I love this part. This time where biological systems take over and take advantage of the death and life of this place. Where simple leaves and dead plant matter decompose to feed the micro and macro organisms in our living soil, where the sun acts  as a catalyst for both decomposition and bringing green out of the earth. Roots meander, finding their way through tough soil and soon we’ll get to join the whole shi-bang by planting into this perfect system the food we’ll eat.  If we play our cards right (by cards I mean patience and good stewardship), this could be awesome. This resting part, where we “grow in personal simplicity while appreciating biological complexity” (Bahnson), is needed, for the ground, and also for us.

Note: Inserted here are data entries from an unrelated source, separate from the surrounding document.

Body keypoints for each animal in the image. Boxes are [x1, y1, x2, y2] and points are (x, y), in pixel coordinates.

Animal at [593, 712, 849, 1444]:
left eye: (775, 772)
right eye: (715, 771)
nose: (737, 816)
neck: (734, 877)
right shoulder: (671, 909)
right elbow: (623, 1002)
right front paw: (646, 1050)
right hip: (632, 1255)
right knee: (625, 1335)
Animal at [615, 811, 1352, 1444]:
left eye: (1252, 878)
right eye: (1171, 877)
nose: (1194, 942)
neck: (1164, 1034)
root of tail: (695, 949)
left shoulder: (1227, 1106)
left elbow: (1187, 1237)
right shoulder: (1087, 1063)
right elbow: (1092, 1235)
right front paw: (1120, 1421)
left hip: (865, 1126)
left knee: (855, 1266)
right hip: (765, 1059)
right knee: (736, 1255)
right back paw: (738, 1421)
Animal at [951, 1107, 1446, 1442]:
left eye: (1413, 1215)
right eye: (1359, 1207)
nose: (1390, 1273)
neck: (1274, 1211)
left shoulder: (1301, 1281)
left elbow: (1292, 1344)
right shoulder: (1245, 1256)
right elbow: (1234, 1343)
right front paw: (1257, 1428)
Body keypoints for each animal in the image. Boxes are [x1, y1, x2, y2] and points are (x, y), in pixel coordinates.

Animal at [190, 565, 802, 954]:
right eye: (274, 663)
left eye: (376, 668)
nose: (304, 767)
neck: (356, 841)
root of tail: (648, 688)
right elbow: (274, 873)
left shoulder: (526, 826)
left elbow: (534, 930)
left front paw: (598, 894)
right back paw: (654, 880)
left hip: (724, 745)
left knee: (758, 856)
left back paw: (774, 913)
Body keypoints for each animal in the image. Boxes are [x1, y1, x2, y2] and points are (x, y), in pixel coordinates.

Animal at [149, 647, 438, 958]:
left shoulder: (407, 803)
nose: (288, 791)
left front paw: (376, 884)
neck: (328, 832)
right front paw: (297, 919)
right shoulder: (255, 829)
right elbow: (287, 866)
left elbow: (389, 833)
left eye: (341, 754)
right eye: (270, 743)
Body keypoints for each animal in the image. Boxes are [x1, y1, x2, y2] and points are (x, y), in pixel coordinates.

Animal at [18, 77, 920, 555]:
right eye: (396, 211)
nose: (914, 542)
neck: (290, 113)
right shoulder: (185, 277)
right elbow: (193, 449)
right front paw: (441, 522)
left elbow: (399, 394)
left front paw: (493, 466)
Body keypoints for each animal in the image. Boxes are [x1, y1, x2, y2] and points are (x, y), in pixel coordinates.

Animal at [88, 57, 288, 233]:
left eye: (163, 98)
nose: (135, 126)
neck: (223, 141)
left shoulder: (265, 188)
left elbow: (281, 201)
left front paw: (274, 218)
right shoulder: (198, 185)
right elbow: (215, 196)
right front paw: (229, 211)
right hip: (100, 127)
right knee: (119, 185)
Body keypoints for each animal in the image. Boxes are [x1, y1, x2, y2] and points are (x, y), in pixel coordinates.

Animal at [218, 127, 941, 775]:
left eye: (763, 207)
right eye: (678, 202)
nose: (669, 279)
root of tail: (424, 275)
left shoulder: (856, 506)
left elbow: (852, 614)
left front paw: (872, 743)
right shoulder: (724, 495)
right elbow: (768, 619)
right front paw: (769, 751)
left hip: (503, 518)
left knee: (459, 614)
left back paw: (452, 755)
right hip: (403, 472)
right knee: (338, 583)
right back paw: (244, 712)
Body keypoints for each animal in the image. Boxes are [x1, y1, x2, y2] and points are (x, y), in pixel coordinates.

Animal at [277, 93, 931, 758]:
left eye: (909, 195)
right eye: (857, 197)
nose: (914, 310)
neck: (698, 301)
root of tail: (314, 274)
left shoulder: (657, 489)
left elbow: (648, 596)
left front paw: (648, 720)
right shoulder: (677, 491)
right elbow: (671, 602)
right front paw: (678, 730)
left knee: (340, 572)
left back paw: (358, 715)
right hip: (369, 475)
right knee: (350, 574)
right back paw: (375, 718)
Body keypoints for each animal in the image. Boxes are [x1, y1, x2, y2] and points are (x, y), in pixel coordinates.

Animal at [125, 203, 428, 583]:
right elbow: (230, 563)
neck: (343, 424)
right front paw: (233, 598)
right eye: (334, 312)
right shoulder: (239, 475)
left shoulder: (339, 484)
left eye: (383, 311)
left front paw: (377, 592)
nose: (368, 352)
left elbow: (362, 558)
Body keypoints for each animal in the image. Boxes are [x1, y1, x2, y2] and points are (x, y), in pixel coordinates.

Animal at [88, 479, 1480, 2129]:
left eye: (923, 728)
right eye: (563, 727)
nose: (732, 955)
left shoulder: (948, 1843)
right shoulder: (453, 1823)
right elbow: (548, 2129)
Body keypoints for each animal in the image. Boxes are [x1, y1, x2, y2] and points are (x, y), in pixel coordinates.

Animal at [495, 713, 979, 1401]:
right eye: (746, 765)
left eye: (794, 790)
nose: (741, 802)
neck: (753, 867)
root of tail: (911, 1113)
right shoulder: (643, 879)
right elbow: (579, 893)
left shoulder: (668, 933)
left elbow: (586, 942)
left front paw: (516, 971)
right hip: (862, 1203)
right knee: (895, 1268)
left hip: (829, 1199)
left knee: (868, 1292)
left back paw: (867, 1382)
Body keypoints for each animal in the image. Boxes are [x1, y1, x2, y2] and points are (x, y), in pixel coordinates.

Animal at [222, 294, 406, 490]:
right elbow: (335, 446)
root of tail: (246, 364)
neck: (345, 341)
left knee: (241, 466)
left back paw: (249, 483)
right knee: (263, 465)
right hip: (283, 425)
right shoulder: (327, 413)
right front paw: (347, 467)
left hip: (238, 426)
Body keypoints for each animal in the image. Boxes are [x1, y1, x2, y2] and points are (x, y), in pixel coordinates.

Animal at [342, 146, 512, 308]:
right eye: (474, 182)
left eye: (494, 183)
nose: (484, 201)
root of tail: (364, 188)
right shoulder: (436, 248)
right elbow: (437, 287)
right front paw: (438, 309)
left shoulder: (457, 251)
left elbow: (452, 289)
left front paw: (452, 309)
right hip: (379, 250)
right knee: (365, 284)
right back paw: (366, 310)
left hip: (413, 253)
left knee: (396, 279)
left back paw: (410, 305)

So now, after I’ve finished my Mellow Mushroom pizza and beer, I find myself in a blissful daze. My face burning from sun and cold, and my hands tired and shaky as I type. It was such a wonderful day, encouraging as people stopped by to express their support. Another shout out to Daniel with Urban Homesteaders for lending a hand today, what a guy. Come down tomorrow, spread some leaves, or sip a warm beverage and chat, either way, I look forward to meeting you.